→ THE RECORDS:
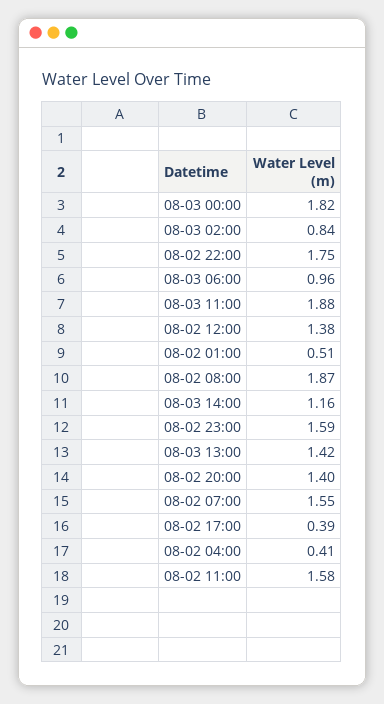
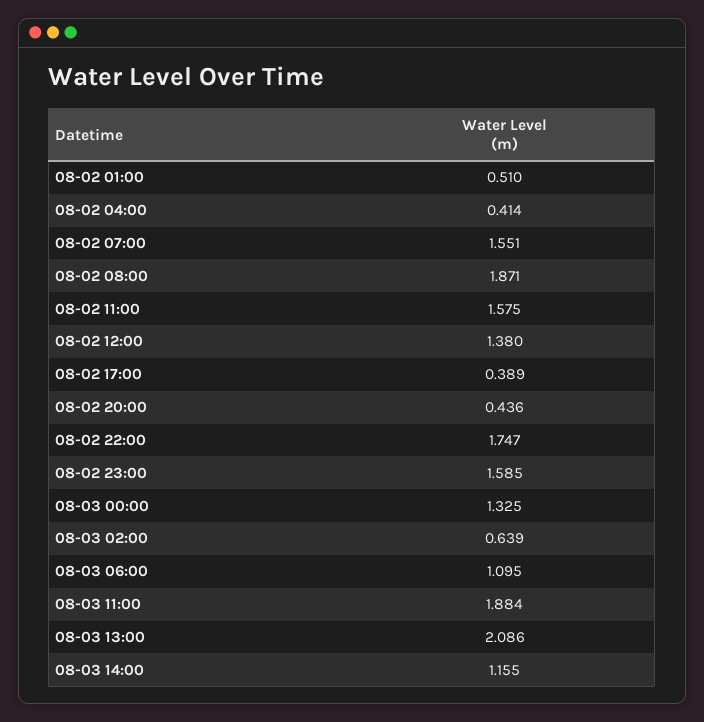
08-03 00:00: 1.82 -> 1.325
08-03 02:00: 0.84 -> 0.639
08-03 06:00: 0.96 -> 1.095
08-03 13:00: 1.42 -> 2.086
08-02 20:00: 1.4 -> 0.436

→ TASK INSTRUCTIONS: Word-for-word transcript, pictures excluded: copy all the material above.

→ RESULT BELOW:
08-03 00:00: 1.82 -> 1.325
08-03 02:00: 0.84 -> 0.639
08-03 06:00: 0.96 -> 1.095
08-03 13:00: 1.42 -> 2.086
08-02 20:00: 1.4 -> 0.436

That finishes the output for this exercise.